Colorado motor carriers operate under a layered federal-and-state regulatory
framework. The pieces matter, and they do not always talk to each other.
The Colorado Department of Transportation, CDOT, administers the
state highway system, manages oversize and overweight permitting, oversees the I-70
mountain-corridor chain-law and winter-closure structure, and coordinates the
inspection and enforcement work performed jointly with the Colorado State Patrol
commercial vehicle enforcement section. The
CDOT website
documents the permit portal, the seasonal route restrictions, the chain-law alert
system, and the pilot-car requirements that scale with load dimensions on heavy-haul
permits.
The Colorado Division of Insurance, the DOI within the Department
of Regulatory Agencies (DORA), regulates the private carriers writing commercial
auto, motor truck cargo, physical damage, general liability, and the adjacent lines
on Colorado-domiciled motor carriers, oversees rate and form filings, and handles
consumer complaints.
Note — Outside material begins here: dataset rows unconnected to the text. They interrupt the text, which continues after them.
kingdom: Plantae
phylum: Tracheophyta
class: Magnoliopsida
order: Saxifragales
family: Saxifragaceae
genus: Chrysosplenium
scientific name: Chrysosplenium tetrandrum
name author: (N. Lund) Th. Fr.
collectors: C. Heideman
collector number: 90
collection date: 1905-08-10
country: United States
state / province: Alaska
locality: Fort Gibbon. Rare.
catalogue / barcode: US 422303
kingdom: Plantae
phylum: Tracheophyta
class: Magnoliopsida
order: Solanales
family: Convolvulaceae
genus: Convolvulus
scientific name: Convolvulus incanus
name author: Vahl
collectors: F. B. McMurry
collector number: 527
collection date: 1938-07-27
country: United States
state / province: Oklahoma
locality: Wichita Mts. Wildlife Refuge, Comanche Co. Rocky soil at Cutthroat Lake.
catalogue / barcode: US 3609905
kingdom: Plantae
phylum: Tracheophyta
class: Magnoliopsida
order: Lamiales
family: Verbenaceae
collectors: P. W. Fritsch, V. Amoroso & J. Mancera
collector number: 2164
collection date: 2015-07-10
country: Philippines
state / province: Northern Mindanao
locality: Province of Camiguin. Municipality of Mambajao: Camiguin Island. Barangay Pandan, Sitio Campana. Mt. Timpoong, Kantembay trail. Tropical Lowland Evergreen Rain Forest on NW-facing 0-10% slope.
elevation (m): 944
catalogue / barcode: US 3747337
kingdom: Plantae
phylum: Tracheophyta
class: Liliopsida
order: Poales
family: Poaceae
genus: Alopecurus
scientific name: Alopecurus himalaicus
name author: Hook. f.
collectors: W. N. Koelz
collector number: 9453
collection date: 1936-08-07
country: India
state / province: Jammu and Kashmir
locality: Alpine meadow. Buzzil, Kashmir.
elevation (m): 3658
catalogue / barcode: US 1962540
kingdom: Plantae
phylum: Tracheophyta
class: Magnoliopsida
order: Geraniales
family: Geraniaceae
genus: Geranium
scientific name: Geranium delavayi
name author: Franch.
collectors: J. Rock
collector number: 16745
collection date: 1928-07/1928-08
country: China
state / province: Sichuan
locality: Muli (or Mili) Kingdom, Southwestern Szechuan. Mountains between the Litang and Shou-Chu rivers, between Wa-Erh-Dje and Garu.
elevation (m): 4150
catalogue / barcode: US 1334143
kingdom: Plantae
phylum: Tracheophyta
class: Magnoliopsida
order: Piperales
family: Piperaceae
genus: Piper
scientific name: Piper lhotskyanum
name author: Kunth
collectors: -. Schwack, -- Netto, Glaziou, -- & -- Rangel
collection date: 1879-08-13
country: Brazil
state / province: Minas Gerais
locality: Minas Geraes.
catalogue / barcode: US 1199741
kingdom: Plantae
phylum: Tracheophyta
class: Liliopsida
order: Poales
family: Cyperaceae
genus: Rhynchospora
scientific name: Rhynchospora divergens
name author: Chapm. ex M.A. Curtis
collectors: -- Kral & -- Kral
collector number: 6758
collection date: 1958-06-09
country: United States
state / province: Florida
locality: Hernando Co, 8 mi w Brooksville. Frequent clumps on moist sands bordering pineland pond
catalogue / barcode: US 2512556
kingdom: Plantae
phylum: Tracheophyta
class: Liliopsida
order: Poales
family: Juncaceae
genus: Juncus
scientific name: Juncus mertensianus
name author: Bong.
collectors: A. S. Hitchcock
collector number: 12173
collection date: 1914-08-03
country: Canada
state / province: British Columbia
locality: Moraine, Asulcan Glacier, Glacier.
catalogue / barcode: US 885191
The
Colorado DOI website
lists the licensed and surplus-lines-eligible carriers and the procedural rules for
rate and form filings.
The Colorado Division of Workers Compensation sits within the
Colorado Department of Labor and Employment and regulates workers compensation in
the state. Colorado is not a monopoly-fund state — private insurance carriers write
the standard workers compensation policy under Division of Workers Compensation
regulation. Multi-state interstate motor carriers with Colorado-domiciled drivers
and out-of-state drivers need the extraterritorial endorsements that carry coverage
across state lines, particularly for operations crossing into Wyoming, which is one
of four monopoly-fund states.
The federal layer — FMCSA financial responsibility under 49 CFR § 387, the BMC-91 and
BMC-91X filing forms, hours of service, driver qualification, drug and alcohol
testing, PHMSA hazmat placarding for the oilfield corridor and Commerce City
refinery footprint, and vehicle maintenance — applies on top of the Colorado state
framework. The
Federal Motor Carrier Safety Administration
publishes the financial responsibility regulations and the BMC filing forms that
every interstate Colorado motor carrier holds.